The email blast from the head of my son and daughter's theater group relayed a frantic plea: "We need to raise $16,000 before the upcoming spring performances," Anya Wallach, the executive director of Random Farms Kids' Theater, in Westchester, New York, wrote in late May. If the money didn't materialize in time, she warned, there could be a serious problem with the shows: nobody would hear the actors.
Random Farms, and tens of thousands of other theater companies, schools, churches, broadcasters, and myriad other interests across the country, need to buy new wireless microphones. The majority of professional wireless audio gear in America is about to become obsolete, and illegal to operate.

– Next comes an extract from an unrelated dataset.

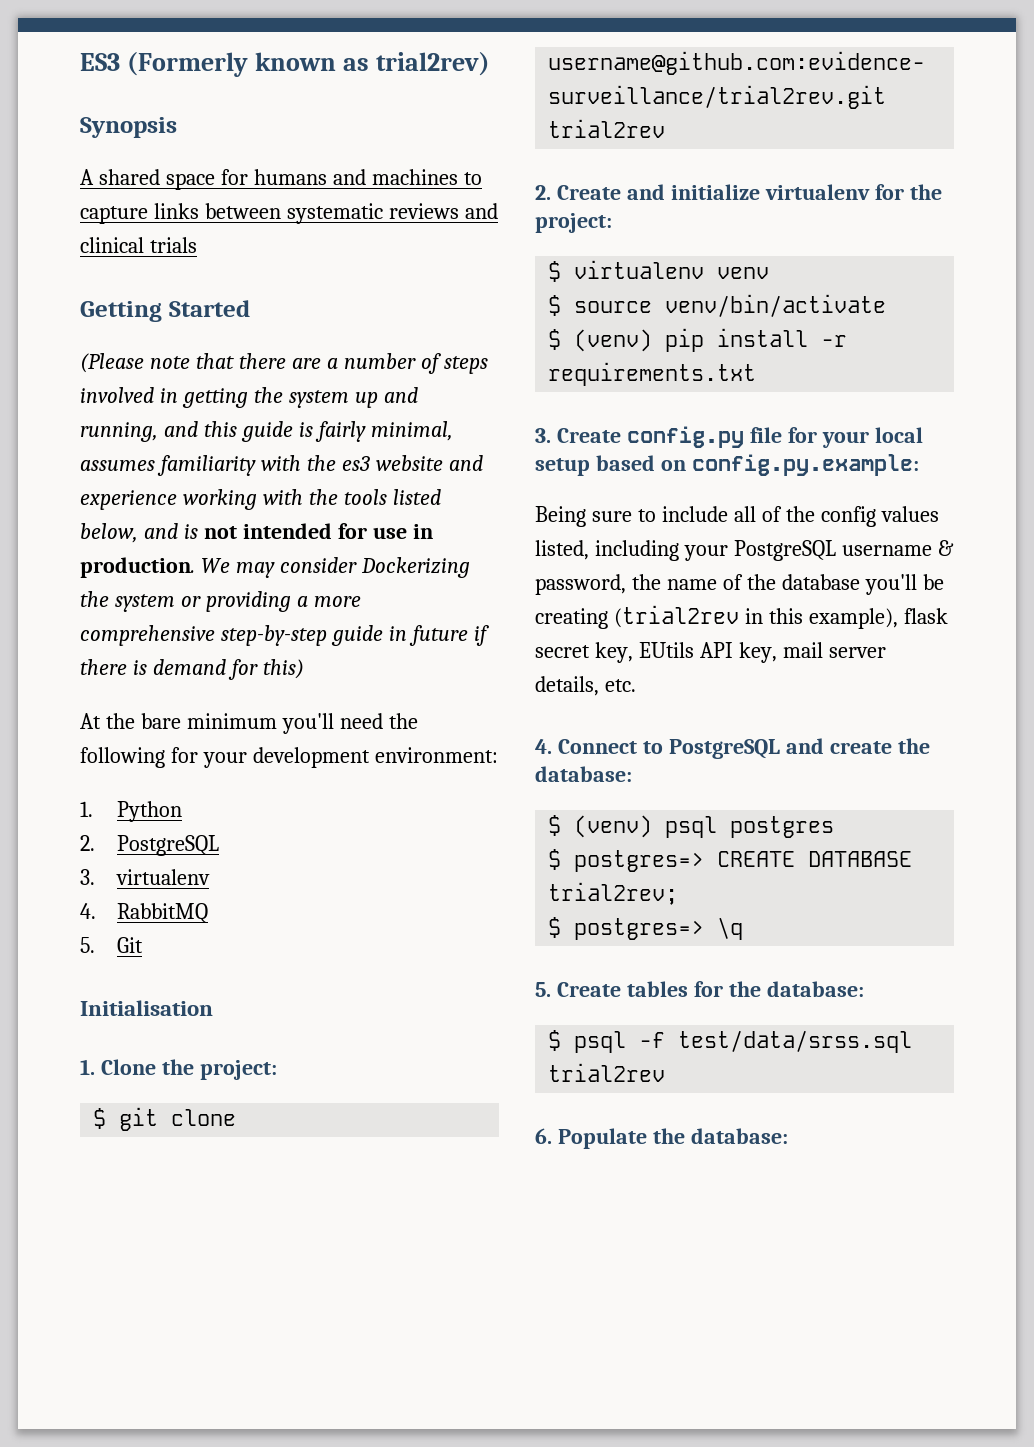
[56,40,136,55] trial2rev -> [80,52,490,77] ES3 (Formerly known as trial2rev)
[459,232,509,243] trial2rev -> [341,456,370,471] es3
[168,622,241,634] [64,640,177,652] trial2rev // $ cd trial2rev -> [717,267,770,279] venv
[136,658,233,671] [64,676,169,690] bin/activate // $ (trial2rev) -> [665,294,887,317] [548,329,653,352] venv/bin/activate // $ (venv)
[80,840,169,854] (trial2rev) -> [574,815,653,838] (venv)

The story of how we got to this strange point involves politics, business, science, and, of course, money.
Story: https://www.wired.com/story/wireless-mics-radio-frequencies-fcc-saga/
(Score: 1, Informative) by Anonymous Coward on Monday August 13 2018, @07:38PM (1 child)
Junk spectrum--
Yes, we have had innovation in that band, but the tradeoff is that the band is full of noise. So, the devices using that band have to be able to handle the interference. Some applications are OK with data loss and retransmission and the unpredictable delays that that causes, and some aren't. I'd hate to have all applications be forced to live in such an environment.
(Score: 2) by sjames on Tuesday August 14 2018, @09:14AM
I'm not suggesting we declare anarchy in the RF spectrum, just that we take a more balanced approach by allocating more to unlicensed use, and not just the junk nobody else wants.